Verne Rennier is a patrolman with the Alexandria Police Department and an Iraqi War Veteran. Since coming home, he had to deal with post-tramatic stress disorder.
"You need to seek some treatment, you need some medication to help you to go through your every day life. Coming back from a combat situation into a everyday life is not a easy transition, you need help," said Rennier.
A new study says about 300,000 US troops are coming home from the war suffering from major depression or post-tramatic stress.
Dana Pollard, a clinical psychologist says with the right treatment, these soldiers can deal with post-tramatic stress.
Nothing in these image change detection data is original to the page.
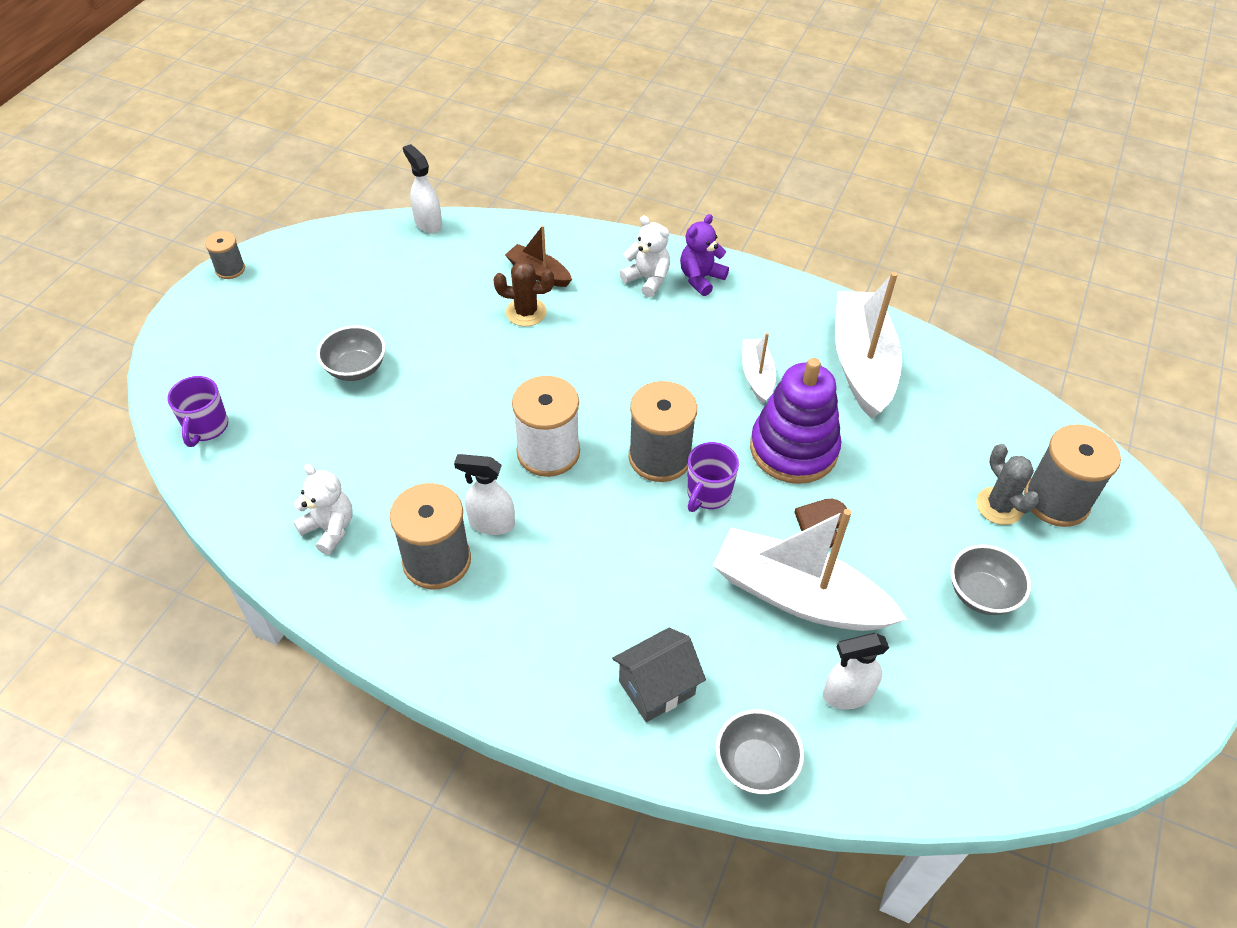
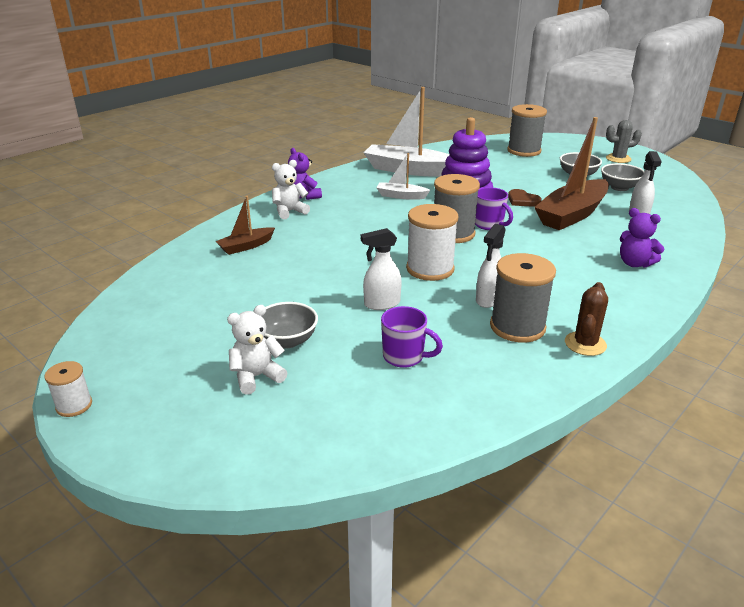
camera: 70 degrees left, 20 degrees down
(206, 427) = (305, 442): purple mug -> purple mug (404, 357)
(230, 269) = (74, 405): grey spool -> white spool
(329, 529) = (469, 375): white teddy bear -> white teddy bear (257, 377)
(428, 223) = (136, 283): white spray bottle -> white spray bottle (381, 304)
(526, 312) = (284, 257): brown cactus -> brown cactus (585, 344)
(657, 688) = (634, 263): grey house -> purple teddy bear
(755, 764) = (685, 245): grey bowl -> grey bowl (619, 187)
(798, 596) = (572, 214): white boat -> brown boat
(999, 506) = (523, 161): grey cactus -> grey cactus (618, 159)

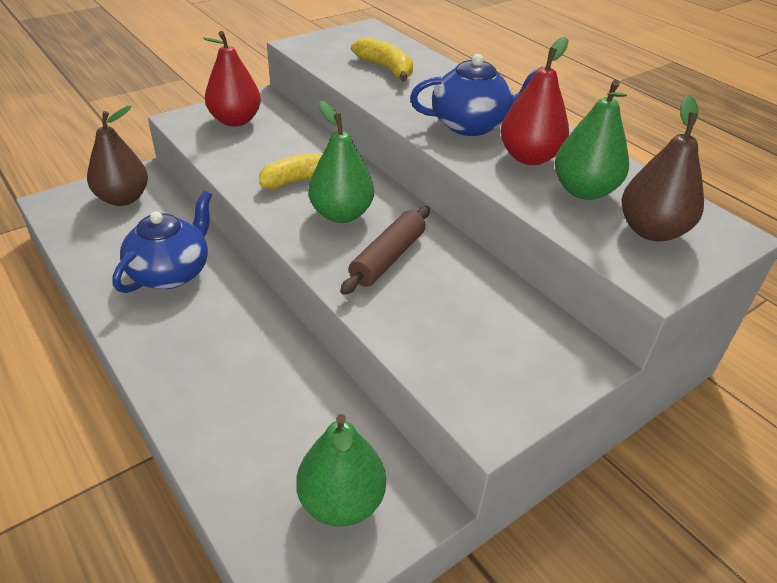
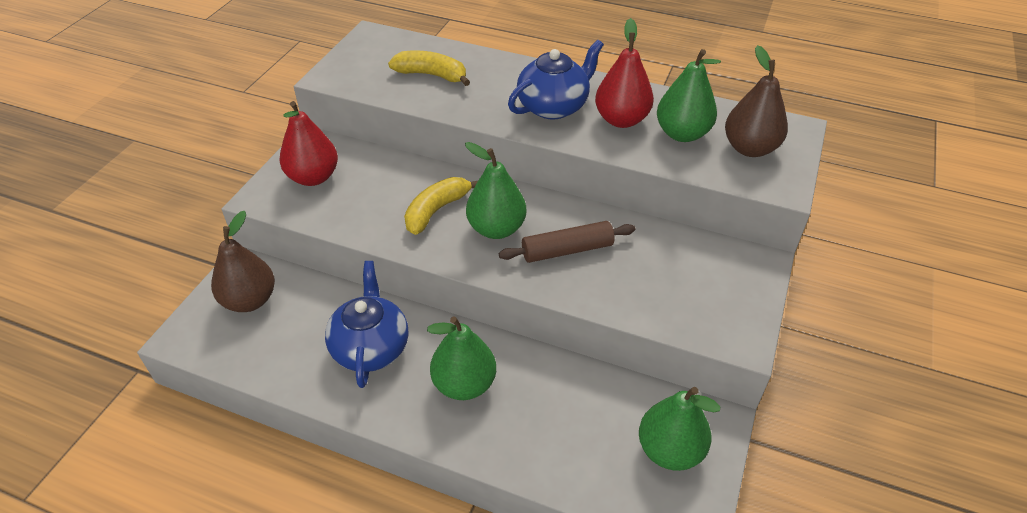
camera: 30 degrees left, 5 degrees up
(213, 338) = (464, 384): none -> green pear
(388, 258) = (567, 250): brown rolling pin -> brown rolling pin turned 75 degrees clockwise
"We're trying to make it so that 20-30 years from now, we have veterans who have come home/ They are well adjusted and their mental health & medical needs have been taken care for," said Dana Pollard.
Part of the solution to the P.T.S.D. problem is local law enforcement and people in the medical field understanding how to deal with veterans.
"We want to give those officers and those mental health professionals goals that help them address issues that veterans may have to deal with on a daily basis," said Dick Tanous.
"They can assess the problems with them and be able to help them. We're going to provide education about the resources that are available to our OEF & OIF officers from the VA and other community sources," said Pollard.